→ CHECK YOUR UNDERSTANDING:
- 1) From the commentary on Helena and Bertram's staging, set down the words between "And the Countess appears" and "a visual echo.", inclusive, without any changes.
- 2) In the commentary on Helena and Bertram's staging, which editor is followed by those who move Lafew's "How understand we that?" from line 48?
- 3) Write what comes next in the commentary on Helena and Bertram's staging, starting after its final sentence.

→ EXERCISE PASSAGE:
■ ■ ■ ■
Shakespeare next arranges for Lafew to change the subject smoothly from Gerard de Narbon and the King's problems of health. He changes it to the daughter Helena and her perceived character, and this change coincides with a balancing silence of 20 lines from Bertram. Again the directorial signal is to be recognized, and the actor's opportunity seized, in the light of events to come. The balancing silence suggests that, like Helena, Bertram in his turn now move away to another part of the stage. Is it out of his lack of interest in Helena, a lowly physician's daughter? Is it out of pique that she has temporarily displaced him in his mother's attention? Whatever the actor decides, the audience cannot know his reasons for sure at this point in the play. However, what we may well perceive is the enactment of a kind of sibling rivalry, especially if Helena now takes Bertram's place in the intimate family group, as the lines suggest when Lafew refers to her tears.

Your commendations, madam, get from her tears.

(36)

And the Countess appears to comfort her,

No more of this, Helena, Go to, no more. …

(39-40)

The rivalry, or at least Bertram's irritation at the interest shown in his mother's ward, would be apparent if he were to cast a resentful glance back in Helena's direction, at the creature who has usurped his place. She may even stand on the very spot on the stage he has just vacated, creating a visual echo.

The Countess believes that it is “the remembrance of her father” that is the cause of Helena's tears, and she advises that so much grief should be restrained, “lest it be rather thought you affect a sorrow.” However, it is less the logic of argument, and more the purposeful stage blocking, that prepares the ground so strongly for the line of Helena's that rivets attention when it comes:

I do affect a sorrow indeed, but I have it too.

(42)

The line will have to mystify Lafew and the Countess if they appear to ‘hear’ it (and some editors have followed Quiller-Couch in transposing Lafew's “How understand we that?” from line 48 to help them out); but if the audience has seen Helena glance at Bertram, she may speak the line as an aside with no danger of mystifying us. The initial puzzle of Helena's character and motives is now for the audience to unravel, as the issue of her secrecy comes into focus.
■ ■ ■ ■
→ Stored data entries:
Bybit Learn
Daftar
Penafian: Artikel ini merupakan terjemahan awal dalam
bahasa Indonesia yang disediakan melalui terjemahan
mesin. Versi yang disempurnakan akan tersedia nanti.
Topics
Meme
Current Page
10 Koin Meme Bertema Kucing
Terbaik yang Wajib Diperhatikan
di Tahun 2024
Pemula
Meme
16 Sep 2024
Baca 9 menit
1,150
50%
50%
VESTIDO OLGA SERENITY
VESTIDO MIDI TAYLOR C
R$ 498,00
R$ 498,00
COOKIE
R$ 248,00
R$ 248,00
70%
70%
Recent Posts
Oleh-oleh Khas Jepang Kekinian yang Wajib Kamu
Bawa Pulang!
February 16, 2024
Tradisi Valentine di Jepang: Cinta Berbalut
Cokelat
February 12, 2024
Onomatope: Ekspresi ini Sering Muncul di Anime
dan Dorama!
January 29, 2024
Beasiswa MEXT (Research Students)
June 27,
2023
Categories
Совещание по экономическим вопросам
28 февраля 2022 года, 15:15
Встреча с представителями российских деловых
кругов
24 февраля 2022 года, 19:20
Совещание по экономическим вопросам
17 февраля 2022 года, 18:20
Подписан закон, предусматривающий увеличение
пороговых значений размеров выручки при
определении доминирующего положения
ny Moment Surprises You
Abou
■ ■ ■ ■
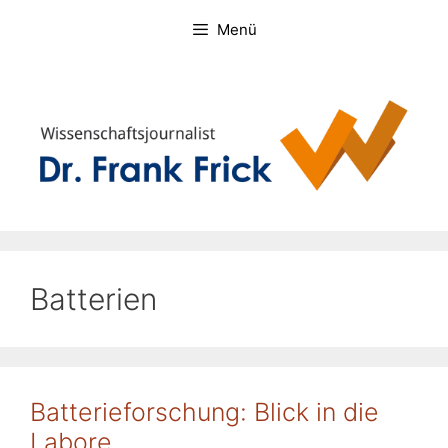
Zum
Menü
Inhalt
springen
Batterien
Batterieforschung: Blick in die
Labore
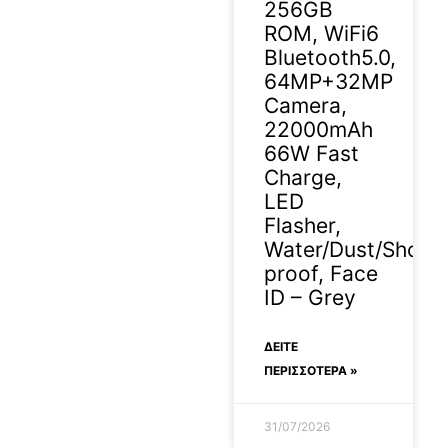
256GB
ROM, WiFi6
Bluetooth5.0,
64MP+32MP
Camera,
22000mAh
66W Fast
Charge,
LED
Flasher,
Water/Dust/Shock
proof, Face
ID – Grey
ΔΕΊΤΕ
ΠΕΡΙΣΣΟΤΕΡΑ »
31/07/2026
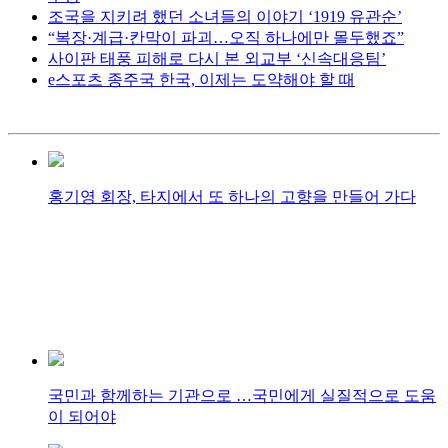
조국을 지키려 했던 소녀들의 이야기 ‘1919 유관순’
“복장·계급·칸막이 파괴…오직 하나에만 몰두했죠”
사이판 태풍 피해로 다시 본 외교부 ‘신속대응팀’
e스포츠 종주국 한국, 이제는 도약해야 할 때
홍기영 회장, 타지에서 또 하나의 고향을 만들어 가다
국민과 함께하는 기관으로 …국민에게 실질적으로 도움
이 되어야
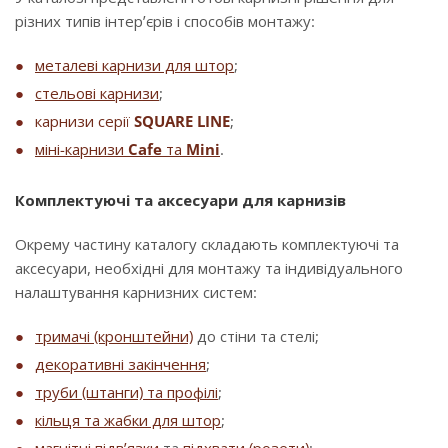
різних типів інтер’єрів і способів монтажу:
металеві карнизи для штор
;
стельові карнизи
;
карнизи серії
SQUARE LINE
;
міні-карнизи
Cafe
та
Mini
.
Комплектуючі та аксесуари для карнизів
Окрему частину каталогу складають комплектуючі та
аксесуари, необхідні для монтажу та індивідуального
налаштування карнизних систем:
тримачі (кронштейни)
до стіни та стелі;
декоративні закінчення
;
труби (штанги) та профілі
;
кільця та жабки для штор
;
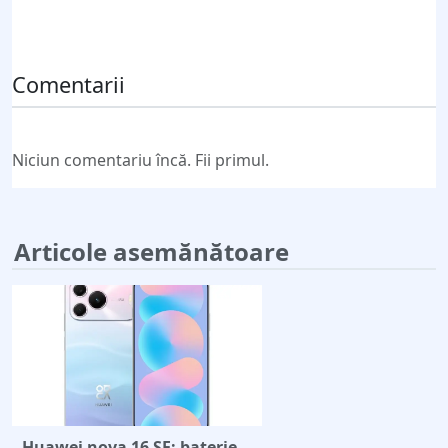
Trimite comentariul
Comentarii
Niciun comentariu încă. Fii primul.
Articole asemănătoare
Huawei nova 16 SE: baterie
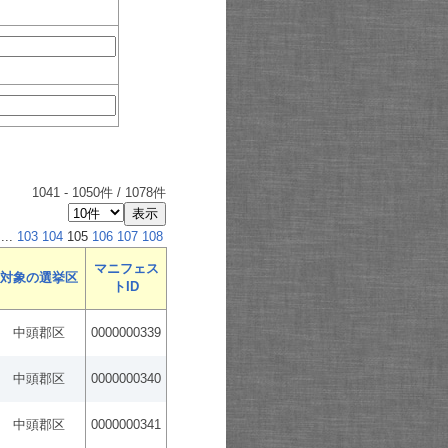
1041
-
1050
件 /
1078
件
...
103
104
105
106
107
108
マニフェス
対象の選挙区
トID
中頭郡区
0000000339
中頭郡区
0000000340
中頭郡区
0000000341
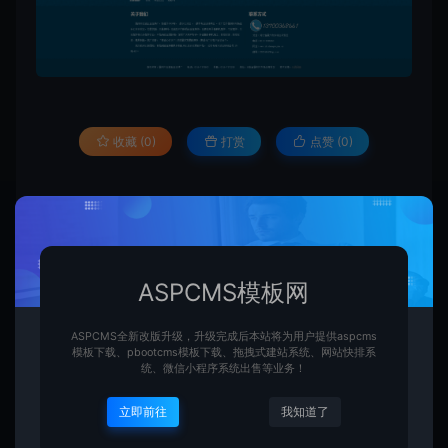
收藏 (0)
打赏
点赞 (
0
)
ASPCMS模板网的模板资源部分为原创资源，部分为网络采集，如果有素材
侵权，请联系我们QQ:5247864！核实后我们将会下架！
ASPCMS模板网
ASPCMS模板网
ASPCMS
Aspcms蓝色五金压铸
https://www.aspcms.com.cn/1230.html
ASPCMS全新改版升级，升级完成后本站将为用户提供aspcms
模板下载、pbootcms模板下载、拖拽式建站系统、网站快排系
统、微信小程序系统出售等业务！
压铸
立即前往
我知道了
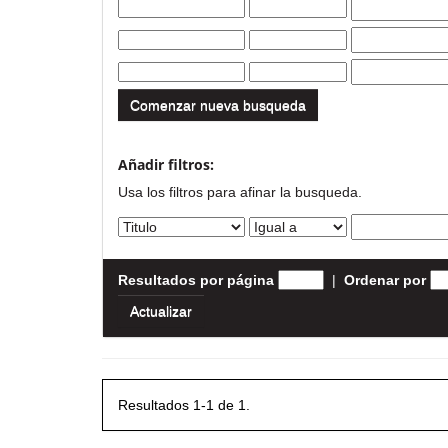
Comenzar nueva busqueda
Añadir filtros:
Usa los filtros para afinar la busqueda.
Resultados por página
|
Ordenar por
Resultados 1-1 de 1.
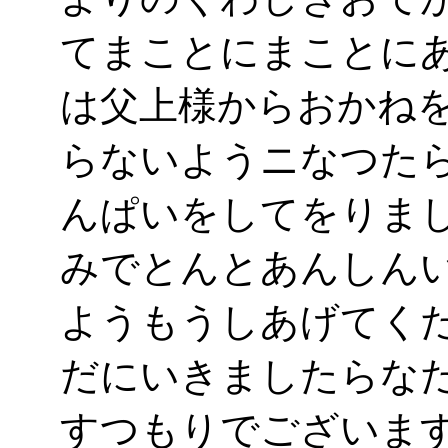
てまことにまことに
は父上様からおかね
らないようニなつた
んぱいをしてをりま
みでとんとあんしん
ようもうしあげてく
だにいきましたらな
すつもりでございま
■ ■ ■ ■
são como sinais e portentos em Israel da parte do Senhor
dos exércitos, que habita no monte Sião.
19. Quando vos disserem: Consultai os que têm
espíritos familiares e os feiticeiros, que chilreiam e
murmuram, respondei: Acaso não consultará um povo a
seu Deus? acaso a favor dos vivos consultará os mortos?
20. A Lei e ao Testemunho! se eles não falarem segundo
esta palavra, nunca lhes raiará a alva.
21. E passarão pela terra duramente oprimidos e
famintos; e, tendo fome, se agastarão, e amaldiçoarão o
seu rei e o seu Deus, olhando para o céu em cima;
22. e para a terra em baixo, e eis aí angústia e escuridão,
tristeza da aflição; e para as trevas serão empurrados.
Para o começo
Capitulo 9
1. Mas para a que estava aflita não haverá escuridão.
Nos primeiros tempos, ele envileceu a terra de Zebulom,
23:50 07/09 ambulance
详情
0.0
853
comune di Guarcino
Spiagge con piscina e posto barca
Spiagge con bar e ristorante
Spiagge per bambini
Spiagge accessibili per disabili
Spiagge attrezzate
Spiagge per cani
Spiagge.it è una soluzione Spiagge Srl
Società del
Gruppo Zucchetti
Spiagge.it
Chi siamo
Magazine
■ ■ ■ ■
→ RESULTS OF THE EXERCISE:
- 1)
And the Countess appears to comfort her,

No more of this, Helena, Go to, no more. …

(39-40)

The rivalry, or at least Bertram's irritation at the interest shown in his mother's ward, would be apparent if he were to cast a resentful glance back in Helena's direction, at the creature who has usurped his place. She may even stand on the very spot on the stage he has just vacated, creating a visual echo.

- 2) Quiller-Couch.

- 3)
The importance of the moment is capped when an impatient Bertram interrupts the little domestic scene with a peremptory,

Madam, I desire your holy wishes.

(47)

He has presumably stomped across the stage to take Helena's place (a petulant performance that justifies the next line of Lafew's that has troubled some literary editors after Theobald—“How understand we that?”).

It is here that Shakespeare calls up another device of stagecraft and, with mother and son center-stage, shifts gear into the more emphatic mode of verse. Naturalistic characterization and commonplace human relationships are for the present less in focus when the playwright returns to matters thematic. The peevish young Count kneels to the Countess and formally asks her blessing, whereupon to the rhythms of verse she takes his hand and speaks warmly of ideals of birthright and estate, breeding and gentility:

Be thou blest, Bertram, and succeed thy father
In manners as in shape. Thy blood and virtue
Contend for empire in thee, and thy goodness
Share with thy birthright.

(49-52)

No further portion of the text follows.